Pour sa première visite en Nouvelle-Calédonie, le Premier ministre a quasiment réalisé un sans faute. Au gré des visites protocolaires, il a distillé de bonnes paroles, des soutiens attendus, des recommandations sans pour autant paraître paternaliste ou jouer au Père Noël.

SAUVER LES EMPLOIS DE LA SLN
L’annonce la plus attendue était évidemment la forme que prendra l’aide de l’Etat pour maintenir la SLN à flot. Des milliers d’emplois sont en jeu, dans ce difficile dossier. Le seul qui prêtait à conséquences immédiates.

Manuel Valls a donc annoncé un prêt pour la STCPI, société qui porte les 34% d’actions des provinces dans le capital de SLN, et quelques % dans celui d’Eramet. Au total, une possibilité de prêt jusqu’à 24 milliards FCFP qui permettra à STCPI de répondre à ses devoirs d’actionnaire aux côtés d’Eramet.

Pour le reste, le PM a été plutôt discret. Il ne souhaite pas se mettre les sourcilleuses autorités de Bruxelles à dos dans une domaine délicat de soutien public à une industrie de caractère privé.

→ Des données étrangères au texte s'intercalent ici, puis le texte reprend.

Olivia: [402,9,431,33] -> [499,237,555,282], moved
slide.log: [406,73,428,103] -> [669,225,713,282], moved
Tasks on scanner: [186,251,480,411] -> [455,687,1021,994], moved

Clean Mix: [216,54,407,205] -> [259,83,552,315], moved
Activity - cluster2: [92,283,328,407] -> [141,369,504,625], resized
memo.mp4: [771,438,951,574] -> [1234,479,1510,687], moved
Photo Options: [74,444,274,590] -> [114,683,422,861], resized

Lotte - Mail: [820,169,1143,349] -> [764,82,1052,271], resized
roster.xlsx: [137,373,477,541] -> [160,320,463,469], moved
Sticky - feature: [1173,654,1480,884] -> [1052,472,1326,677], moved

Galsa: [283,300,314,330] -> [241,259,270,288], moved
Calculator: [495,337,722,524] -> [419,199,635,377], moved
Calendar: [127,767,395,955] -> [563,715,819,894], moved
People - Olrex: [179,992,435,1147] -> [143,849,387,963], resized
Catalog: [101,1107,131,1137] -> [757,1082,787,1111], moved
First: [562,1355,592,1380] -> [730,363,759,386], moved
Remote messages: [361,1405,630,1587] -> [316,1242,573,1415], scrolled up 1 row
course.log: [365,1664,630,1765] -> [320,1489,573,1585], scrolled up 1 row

Le Chef du gouvernement français a également lancé les réunions de recherche de « convergences » entre les partis politiques dans la perspective de la fin de l’Accord de Nouméa. Enfin, en matière de sécurité, il a annoncé la visite d’une mission de haut niveau pour la fin de mois de mai, paraissant d’ailleurs surpris qu’elle ne soit pas encore à pied d’œuvre. « Ils ont du prendre le bateau » a-t-il laché un brin agacé lors de sa réception à l’hotel de ville de Nouméa.

Pour le reste, les contacts se sont bien passés.

CHAHUTÉ PAR LES AGRICULTEURS EN MÉTROPOLE MAIS CHALEUREUSEMENT ACCUEILLI PAR CEUX DE LA FOA

Valls à La Foa

A la Foa, sur la propriété Delathière, il a été chaleureusement reçu par les agriculteurs présents. Ce qui a du lui donner une impression particulièrement réconfortante lorsque l’on connaît les relations entretenues par son gouvernement avec les agriculteurs métropolitains en général, et la FNSEA en particulier ! Reposant …

Hienghène et ses symboles, Koné et son développement économique aux visages contrastés, Lifou le bienheureuse avec son tourisme croissant et la Province des Iles avec le wharf d’Ouvéa à 2 milliards FCFP.

Toutes les collectivités ont bénéficié d’un « geste » du Premier ministre et d’une considération qui n’est pas feinte de la part d’un homme plutôt « cash ».

UNE FRANCE BIEN PRÉSENTE DANS LE PACIFIQUE
Il s’est envolé pour la Nouvelle-Zélande qui reçoit pour la première fois depuis 25 ans un hôte de ce rang. Et dans le journée de vendredi, le voyage a été complété par un stop en Australie que justifie « le contrat du siècle » avec l’achat des sous-marins français par notre grand voisin. Et une coopération qui devra durer pendant 50 ans !

Puis ce sera le retour dans les turbulences parisiennes, les manifs, les grèves, les luttes intestines au sein de la gauche, les échéances importantes dans le calendrier du gouvernement, la routine de Premier ministre, en quelque sorte.

L’escapade calédonienne lui aura permis de prendre un peu de recul et d’apprécier un accueil plutôt chaleureux.

Il aura constaté également que l’accès « aux confins de l’autonomie » comme la revendication d’indépendance n’occultent pas … les appels à l’Etat dès que les choses vont mal ! Plutôt rassurant pour une France au sein d’une région du monde que Manuel Valls présente lui même comme étant au cœur des enjeux du 21e siècle.